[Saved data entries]
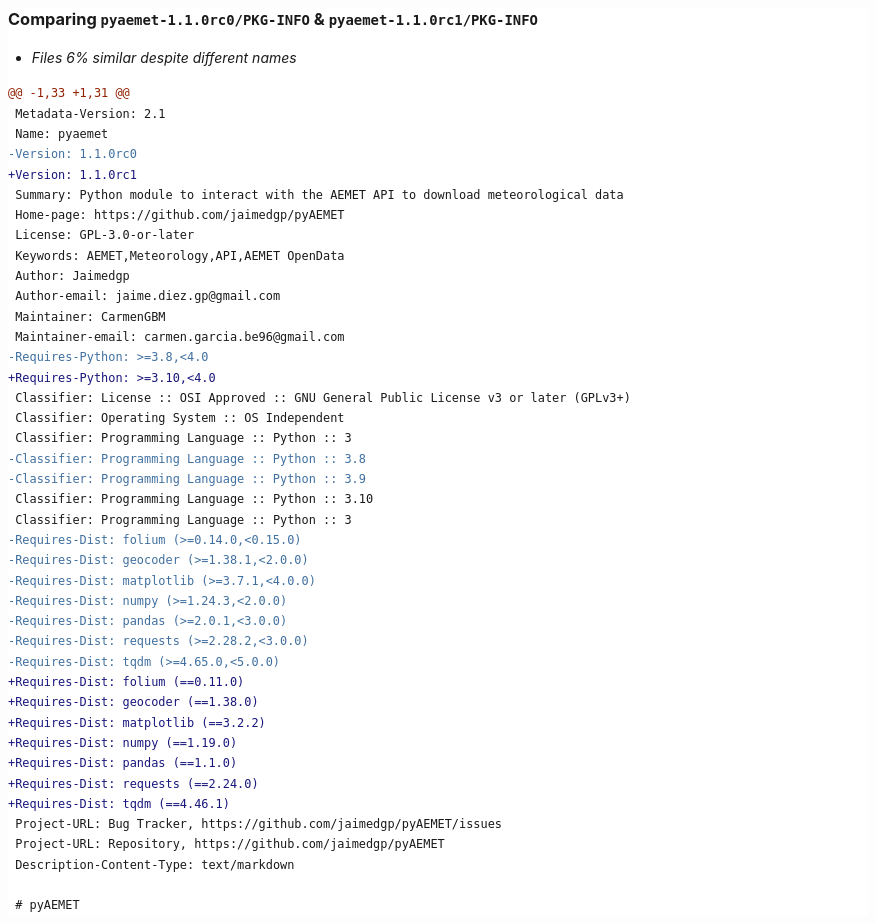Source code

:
 ```diff
```

### Comparing `pyaemet-1.1.0rc0/PKG-INFO` & `pyaemet-1.1.0rc1/PKG-INFO`

 * *Files 6% similar despite different names*

```diff
@@ -1,33 +1,31 @@
 Metadata-Version: 2.1
 Name: pyaemet
-Version: 1.1.0rc0
+Version: 1.1.0rc1
 Summary: Python module to interact with the AEMET API to download meteorological data
 Home-page: https://github.com/jaimedgp/pyAEMET
 License: GPL-3.0-or-later
 Keywords: AEMET,Meteorology,API,AEMET OpenData
 Author: Jaimedgp
 Author-email: jaime.diez.gp@gmail.com
 Maintainer: CarmenGBM
 Maintainer-email: carmen.garcia.be96@gmail.com
-Requires-Python: >=3.8,<4.0
+Requires-Python: >=3.10,<4.0
 Classifier: License :: OSI Approved :: GNU General Public License v3 or later (GPLv3+)
 Classifier: Operating System :: OS Independent
 Classifier: Programming Language :: Python :: 3
-Classifier: Programming Language :: Python :: 3.8
-Classifier: Programming Language :: Python :: 3.9
 Classifier: Programming Language :: Python :: 3.10
 Classifier: Programming Language :: Python :: 3
-Requires-Dist: folium (>=0.14.0,<0.15.0)
-Requires-Dist: geocoder (>=1.38.1,<2.0.0)
-Requires-Dist: matplotlib (>=3.7.1,<4.0.0)
-Requires-Dist: numpy (>=1.24.3,<2.0.0)
-Requires-Dist: pandas (>=2.0.1,<3.0.0)
-Requires-Dist: requests (>=2.28.2,<3.0.0)
-Requires-Dist: tqdm (>=4.65.0,<5.0.0)
+Requires-Dist: folium (==0.11.0)
+Requires-Dist: geocoder (==1.38.0)
+Requires-Dist: matplotlib (==3.2.2)
+Requires-Dist: numpy (==1.19.0)
+Requires-Dist: pandas (==1.1.0)
+Requires-Dist: requests (==2.24.0)
+Requires-Dist: tqdm (==4.46.1)
 Project-URL: Bug Tracker, https://github.com/jaimedgp/pyAEMET/issues
 Project-URL: Repository, https://github.com/jaimedgp/pyAEMET
 Description-Content-Type: text/markdown
 
 # pyAEMET
```

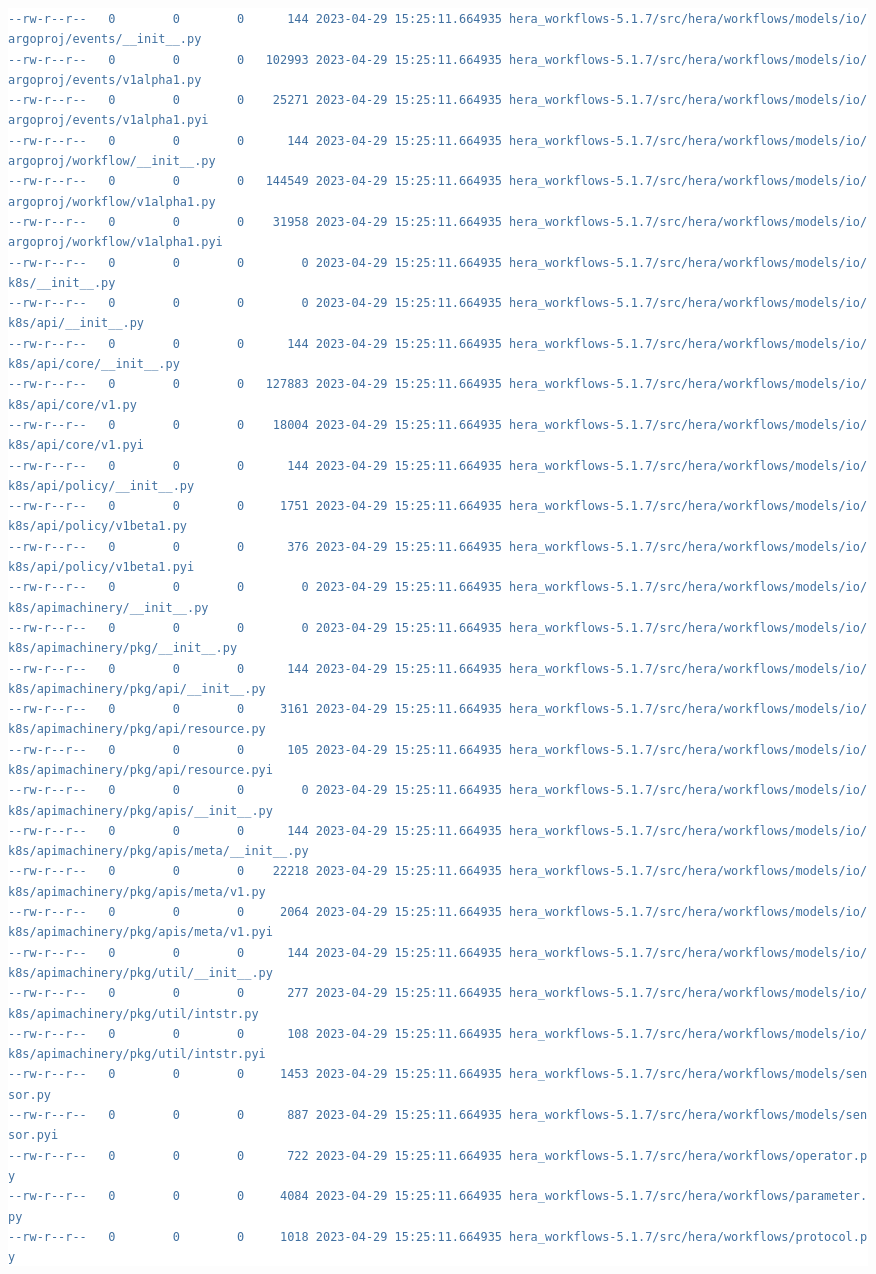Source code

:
 ```diff
--rw-r--r--   0        0        0      144 2023-04-29 15:25:11.664935 hera_workflows-5.1.7/src/hera/workflows/models/io/argoproj/events/__init__.py
--rw-r--r--   0        0        0   102993 2023-04-29 15:25:11.664935 hera_workflows-5.1.7/src/hera/workflows/models/io/argoproj/events/v1alpha1.py
--rw-r--r--   0        0        0    25271 2023-04-29 15:25:11.664935 hera_workflows-5.1.7/src/hera/workflows/models/io/argoproj/events/v1alpha1.pyi
--rw-r--r--   0        0        0      144 2023-04-29 15:25:11.664935 hera_workflows-5.1.7/src/hera/workflows/models/io/argoproj/workflow/__init__.py
--rw-r--r--   0        0        0   144549 2023-04-29 15:25:11.664935 hera_workflows-5.1.7/src/hera/workflows/models/io/argoproj/workflow/v1alpha1.py
--rw-r--r--   0        0        0    31958 2023-04-29 15:25:11.664935 hera_workflows-5.1.7/src/hera/workflows/models/io/argoproj/workflow/v1alpha1.pyi
--rw-r--r--   0        0        0        0 2023-04-29 15:25:11.664935 hera_workflows-5.1.7/src/hera/workflows/models/io/k8s/__init__.py
--rw-r--r--   0        0        0        0 2023-04-29 15:25:11.664935 hera_workflows-5.1.7/src/hera/workflows/models/io/k8s/api/__init__.py
--rw-r--r--   0        0        0      144 2023-04-29 15:25:11.664935 hera_workflows-5.1.7/src/hera/workflows/models/io/k8s/api/core/__init__.py
--rw-r--r--   0        0        0   127883 2023-04-29 15:25:11.664935 hera_workflows-5.1.7/src/hera/workflows/models/io/k8s/api/core/v1.py
--rw-r--r--   0        0        0    18004 2023-04-29 15:25:11.664935 hera_workflows-5.1.7/src/hera/workflows/models/io/k8s/api/core/v1.pyi
--rw-r--r--   0        0        0      144 2023-04-29 15:25:11.664935 hera_workflows-5.1.7/src/hera/workflows/models/io/k8s/api/policy/__init__.py
--rw-r--r--   0        0        0     1751 2023-04-29 15:25:11.664935 hera_workflows-5.1.7/src/hera/workflows/models/io/k8s/api/policy/v1beta1.py
--rw-r--r--   0        0        0      376 2023-04-29 15:25:11.664935 hera_workflows-5.1.7/src/hera/workflows/models/io/k8s/api/policy/v1beta1.pyi
--rw-r--r--   0        0        0        0 2023-04-29 15:25:11.664935 hera_workflows-5.1.7/src/hera/workflows/models/io/k8s/apimachinery/__init__.py
--rw-r--r--   0        0        0        0 2023-04-29 15:25:11.664935 hera_workflows-5.1.7/src/hera/workflows/models/io/k8s/apimachinery/pkg/__init__.py
--rw-r--r--   0        0        0      144 2023-04-29 15:25:11.664935 hera_workflows-5.1.7/src/hera/workflows/models/io/k8s/apimachinery/pkg/api/__init__.py
--rw-r--r--   0        0        0     3161 2023-04-29 15:25:11.664935 hera_workflows-5.1.7/src/hera/workflows/models/io/k8s/apimachinery/pkg/api/resource.py
--rw-r--r--   0        0        0      105 2023-04-29 15:25:11.664935 hera_workflows-5.1.7/src/hera/workflows/models/io/k8s/apimachinery/pkg/api/resource.pyi
--rw-r--r--   0        0        0        0 2023-04-29 15:25:11.664935 hera_workflows-5.1.7/src/hera/workflows/models/io/k8s/apimachinery/pkg/apis/__init__.py
--rw-r--r--   0        0        0      144 2023-04-29 15:25:11.664935 hera_workflows-5.1.7/src/hera/workflows/models/io/k8s/apimachinery/pkg/apis/meta/__init__.py
--rw-r--r--   0        0        0    22218 2023-04-29 15:25:11.664935 hera_workflows-5.1.7/src/hera/workflows/models/io/k8s/apimachinery/pkg/apis/meta/v1.py
--rw-r--r--   0        0        0     2064 2023-04-29 15:25:11.664935 hera_workflows-5.1.7/src/hera/workflows/models/io/k8s/apimachinery/pkg/apis/meta/v1.pyi
--rw-r--r--   0        0        0      144 2023-04-29 15:25:11.664935 hera_workflows-5.1.7/src/hera/workflows/models/io/k8s/apimachinery/pkg/util/__init__.py
--rw-r--r--   0        0        0      277 2023-04-29 15:25:11.664935 hera_workflows-5.1.7/src/hera/workflows/models/io/k8s/apimachinery/pkg/util/intstr.py
--rw-r--r--   0        0        0      108 2023-04-29 15:25:11.664935 hera_workflows-5.1.7/src/hera/workflows/models/io/k8s/apimachinery/pkg/util/intstr.pyi
--rw-r--r--   0        0        0     1453 2023-04-29 15:25:11.664935 hera_workflows-5.1.7/src/hera/workflows/models/sensor.py
--rw-r--r--   0        0        0      887 2023-04-29 15:25:11.664935 hera_workflows-5.1.7/src/hera/workflows/models/sensor.pyi
--rw-r--r--   0        0        0      722 2023-04-29 15:25:11.664935 hera_workflows-5.1.7/src/hera/workflows/operator.py
--rw-r--r--   0        0        0     4084 2023-04-29 15:25:11.664935 hera_workflows-5.1.7/src/hera/workflows/parameter.py
--rw-r--r--   0        0        0     1018 2023-04-29 15:25:11.664935 hera_workflows-5.1.7/src/hera/workflows/protocol.py
```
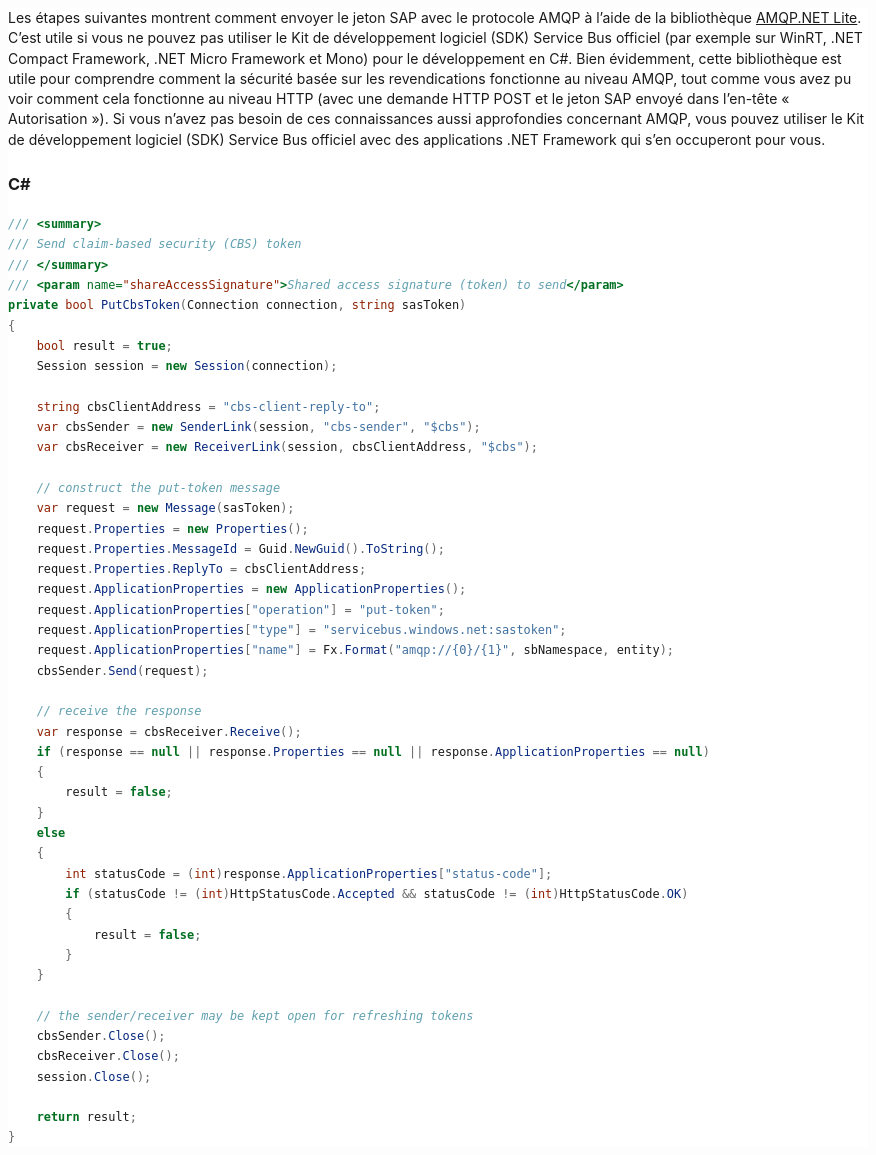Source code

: Les étapes suivantes montrent comment envoyer le jeton SAP avec le protocole AMQP à l’aide de la bibliothèque [AMQP.NET Lite](https://github.com/Azure/amqpnetlite). C’est utile si vous ne pouvez pas utiliser le Kit de développement logiciel (SDK) Service Bus officiel (par exemple sur WinRT, .NET Compact Framework, .NET Micro Framework et Mono) pour le développement en C\#. Bien évidemment, cette bibliothèque est utile pour comprendre comment la sécurité basée sur les revendications fonctionne au niveau AMQP, tout comme vous avez pu voir comment cela fonctionne au niveau HTTP (avec une demande HTTP POST et le jeton SAP envoyé dans l’en-tête « Autorisation »). Si vous n’avez pas besoin de ces connaissances aussi approfondies concernant AMQP, vous pouvez utiliser le Kit de développement logiciel (SDK) Service Bus officiel avec des applications .NET Framework qui s’en occuperont pour vous.

### <a name="c35"></a>C&#35;

```csharp
/// <summary>
/// Send claim-based security (CBS) token
/// </summary>
/// <param name="shareAccessSignature">Shared access signature (token) to send</param>
private bool PutCbsToken(Connection connection, string sasToken)
{
    bool result = true;
    Session session = new Session(connection);

    string cbsClientAddress = "cbs-client-reply-to";
    var cbsSender = new SenderLink(session, "cbs-sender", "$cbs");
    var cbsReceiver = new ReceiverLink(session, cbsClientAddress, "$cbs");

    // construct the put-token message
    var request = new Message(sasToken);
    request.Properties = new Properties();
    request.Properties.MessageId = Guid.NewGuid().ToString();
    request.Properties.ReplyTo = cbsClientAddress;
    request.ApplicationProperties = new ApplicationProperties();
    request.ApplicationProperties["operation"] = "put-token";
    request.ApplicationProperties["type"] = "servicebus.windows.net:sastoken";
    request.ApplicationProperties["name"] = Fx.Format("amqp://{0}/{1}", sbNamespace, entity);
    cbsSender.Send(request);

    // receive the response
    var response = cbsReceiver.Receive();
    if (response == null || response.Properties == null || response.ApplicationProperties == null)
    {
        result = false;
    }
    else
    {
        int statusCode = (int)response.ApplicationProperties["status-code"];
        if (statusCode != (int)HttpStatusCode.Accepted && statusCode != (int)HttpStatusCode.OK)
        {
            result = false;
        }
    }

    // the sender/receiver may be kept open for refreshing tokens
    cbsSender.Close();
    cbsReceiver.Close();
    session.Close();

    return result;
}
```


[Azure portal]: https://portal.azure.com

DIRECTIONS
The word "Author" appears in some lines above. Return every one of those lines.

TASK SOLUTION
 Author: Jaimedgp
 Author-email: jaime.diez.gp@gmail.com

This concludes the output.